Doesn't this mean it waits for the current job (if there is one) and
prevents any new jobs to be issued?

> I just inspected the code now and actually found one more bug in its
> power management handling. device_run() calls clk_bulk_enable() before
> pm_runtime_get_sync(), but only the latter is guaranteed to actually
> power on the relevant power domains, so we end up clocking unpowered
> hardware.
>

How about we just move clk_enable/disable to runtime PM?

Since we use autosuspend delay, it theoretically has
some impact, which is why I was refraining from doing so.
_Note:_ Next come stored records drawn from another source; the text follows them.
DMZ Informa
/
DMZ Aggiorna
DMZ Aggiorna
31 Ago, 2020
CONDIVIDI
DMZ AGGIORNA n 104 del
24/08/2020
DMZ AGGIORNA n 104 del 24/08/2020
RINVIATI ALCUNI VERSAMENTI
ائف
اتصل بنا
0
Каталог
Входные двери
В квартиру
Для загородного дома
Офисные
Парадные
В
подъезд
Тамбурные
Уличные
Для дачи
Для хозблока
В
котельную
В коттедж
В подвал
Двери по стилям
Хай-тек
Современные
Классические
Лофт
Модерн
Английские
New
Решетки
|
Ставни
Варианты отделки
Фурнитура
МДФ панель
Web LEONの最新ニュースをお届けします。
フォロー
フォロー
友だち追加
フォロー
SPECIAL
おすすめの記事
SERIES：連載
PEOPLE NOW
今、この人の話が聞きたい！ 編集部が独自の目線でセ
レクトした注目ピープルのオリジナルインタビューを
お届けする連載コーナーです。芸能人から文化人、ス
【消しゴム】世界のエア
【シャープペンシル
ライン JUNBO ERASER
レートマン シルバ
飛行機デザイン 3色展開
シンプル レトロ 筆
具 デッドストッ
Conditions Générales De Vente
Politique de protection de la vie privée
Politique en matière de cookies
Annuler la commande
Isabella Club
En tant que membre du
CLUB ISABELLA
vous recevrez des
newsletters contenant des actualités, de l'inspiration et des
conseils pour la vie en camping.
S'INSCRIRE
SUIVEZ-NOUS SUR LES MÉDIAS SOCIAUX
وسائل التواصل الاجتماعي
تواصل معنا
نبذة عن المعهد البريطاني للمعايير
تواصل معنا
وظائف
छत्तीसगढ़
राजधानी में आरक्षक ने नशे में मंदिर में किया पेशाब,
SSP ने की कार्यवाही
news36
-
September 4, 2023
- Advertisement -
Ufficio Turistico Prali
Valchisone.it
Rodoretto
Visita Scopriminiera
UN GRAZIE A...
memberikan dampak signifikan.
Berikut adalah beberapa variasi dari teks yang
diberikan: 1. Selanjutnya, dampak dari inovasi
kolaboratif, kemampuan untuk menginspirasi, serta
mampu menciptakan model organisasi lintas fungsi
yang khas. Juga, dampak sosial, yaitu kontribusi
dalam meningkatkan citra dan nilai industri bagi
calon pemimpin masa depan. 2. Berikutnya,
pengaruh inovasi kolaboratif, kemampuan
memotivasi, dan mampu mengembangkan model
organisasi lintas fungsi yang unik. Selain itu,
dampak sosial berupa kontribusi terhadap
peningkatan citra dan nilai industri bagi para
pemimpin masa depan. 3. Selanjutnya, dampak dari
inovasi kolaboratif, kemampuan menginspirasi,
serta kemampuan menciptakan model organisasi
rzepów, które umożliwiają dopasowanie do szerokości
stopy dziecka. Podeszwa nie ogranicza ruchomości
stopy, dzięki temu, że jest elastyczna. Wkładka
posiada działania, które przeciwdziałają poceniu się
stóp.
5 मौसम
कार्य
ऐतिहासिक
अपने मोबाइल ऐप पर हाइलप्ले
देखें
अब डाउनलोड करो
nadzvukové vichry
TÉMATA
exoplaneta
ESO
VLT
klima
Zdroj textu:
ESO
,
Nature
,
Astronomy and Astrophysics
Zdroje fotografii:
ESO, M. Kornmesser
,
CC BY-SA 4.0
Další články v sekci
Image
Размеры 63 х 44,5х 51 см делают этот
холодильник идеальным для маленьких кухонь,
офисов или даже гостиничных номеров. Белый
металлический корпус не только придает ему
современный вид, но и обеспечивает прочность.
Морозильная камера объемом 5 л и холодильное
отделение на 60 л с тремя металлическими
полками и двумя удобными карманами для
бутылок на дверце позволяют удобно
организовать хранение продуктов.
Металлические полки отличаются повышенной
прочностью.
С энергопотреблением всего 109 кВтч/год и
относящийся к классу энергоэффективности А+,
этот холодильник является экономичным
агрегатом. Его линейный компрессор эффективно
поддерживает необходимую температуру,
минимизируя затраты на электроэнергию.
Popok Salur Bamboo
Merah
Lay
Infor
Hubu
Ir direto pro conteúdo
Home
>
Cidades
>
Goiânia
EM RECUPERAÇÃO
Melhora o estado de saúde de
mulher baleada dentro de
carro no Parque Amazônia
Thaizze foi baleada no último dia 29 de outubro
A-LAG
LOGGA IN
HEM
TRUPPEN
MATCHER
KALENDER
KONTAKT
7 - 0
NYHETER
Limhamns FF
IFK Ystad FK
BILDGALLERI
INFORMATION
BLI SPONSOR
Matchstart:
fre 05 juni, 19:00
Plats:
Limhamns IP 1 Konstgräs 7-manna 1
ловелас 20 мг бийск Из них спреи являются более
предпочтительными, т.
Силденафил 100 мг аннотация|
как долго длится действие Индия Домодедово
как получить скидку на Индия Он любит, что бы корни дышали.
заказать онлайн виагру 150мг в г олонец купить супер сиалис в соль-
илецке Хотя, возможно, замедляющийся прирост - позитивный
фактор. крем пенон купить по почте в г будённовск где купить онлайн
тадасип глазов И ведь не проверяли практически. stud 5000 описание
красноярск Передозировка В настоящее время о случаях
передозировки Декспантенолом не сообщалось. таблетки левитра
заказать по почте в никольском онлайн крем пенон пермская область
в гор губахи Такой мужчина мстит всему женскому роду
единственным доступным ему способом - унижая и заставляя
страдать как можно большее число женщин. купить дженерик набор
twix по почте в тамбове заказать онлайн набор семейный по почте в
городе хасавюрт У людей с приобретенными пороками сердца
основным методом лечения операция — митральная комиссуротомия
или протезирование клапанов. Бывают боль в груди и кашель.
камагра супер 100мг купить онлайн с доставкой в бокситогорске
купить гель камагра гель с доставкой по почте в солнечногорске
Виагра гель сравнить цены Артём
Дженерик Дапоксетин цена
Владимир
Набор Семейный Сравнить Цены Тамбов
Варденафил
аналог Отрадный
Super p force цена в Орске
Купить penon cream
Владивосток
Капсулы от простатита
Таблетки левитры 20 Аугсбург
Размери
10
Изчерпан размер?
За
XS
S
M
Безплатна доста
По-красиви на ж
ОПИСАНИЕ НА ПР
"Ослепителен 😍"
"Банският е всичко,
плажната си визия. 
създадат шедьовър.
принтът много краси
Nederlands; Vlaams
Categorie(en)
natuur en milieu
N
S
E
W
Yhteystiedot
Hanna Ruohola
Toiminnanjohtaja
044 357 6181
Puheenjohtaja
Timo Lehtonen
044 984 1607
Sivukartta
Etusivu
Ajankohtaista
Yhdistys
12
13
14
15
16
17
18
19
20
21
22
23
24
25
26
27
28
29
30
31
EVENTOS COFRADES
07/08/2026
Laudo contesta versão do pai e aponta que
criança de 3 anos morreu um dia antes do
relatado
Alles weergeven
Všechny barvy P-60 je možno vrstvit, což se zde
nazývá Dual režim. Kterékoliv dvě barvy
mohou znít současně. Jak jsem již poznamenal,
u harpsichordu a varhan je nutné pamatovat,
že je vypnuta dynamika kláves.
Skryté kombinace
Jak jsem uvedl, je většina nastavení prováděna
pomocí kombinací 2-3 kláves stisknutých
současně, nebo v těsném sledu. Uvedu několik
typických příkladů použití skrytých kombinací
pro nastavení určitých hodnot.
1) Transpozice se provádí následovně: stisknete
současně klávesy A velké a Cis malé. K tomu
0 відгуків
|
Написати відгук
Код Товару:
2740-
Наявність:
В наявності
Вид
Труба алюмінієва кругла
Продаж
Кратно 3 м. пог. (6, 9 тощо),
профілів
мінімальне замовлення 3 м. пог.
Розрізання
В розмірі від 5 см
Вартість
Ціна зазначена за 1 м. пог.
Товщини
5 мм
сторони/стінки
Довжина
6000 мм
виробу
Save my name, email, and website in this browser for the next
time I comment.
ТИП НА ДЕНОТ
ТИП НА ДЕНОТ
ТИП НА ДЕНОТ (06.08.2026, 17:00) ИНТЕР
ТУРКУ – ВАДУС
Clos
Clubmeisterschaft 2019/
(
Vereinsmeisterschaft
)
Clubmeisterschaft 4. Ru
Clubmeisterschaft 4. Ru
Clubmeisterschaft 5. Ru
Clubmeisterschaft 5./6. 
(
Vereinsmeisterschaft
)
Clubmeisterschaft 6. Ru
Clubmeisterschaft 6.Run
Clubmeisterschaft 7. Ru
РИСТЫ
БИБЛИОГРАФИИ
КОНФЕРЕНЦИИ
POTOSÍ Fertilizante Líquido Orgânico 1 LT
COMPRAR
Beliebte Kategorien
I can't decide if this impact would be marginal or significant.

> >
> > I'm not seeing any code in CODA to handle this, so not sure
> > how it's handling suspend/resume.
> >
> > Maybe we can have CODA as the first user, given it's a well-maintained
> > driver and should be fairly easy to test.
>
> I remember checking a number of drivers using the m2m helpers randomly
> and none of them implemented suspend/resume correctly. I suppose that
> was not discovered because normally the userspace itself would stop the
> operation before the system is suspended, although it's not an API
> guarantee.
>

Indeed. Do you have any recomendations for how we could
test this case to make sure we are handling it correctly?

> Best regards,
> Tomasz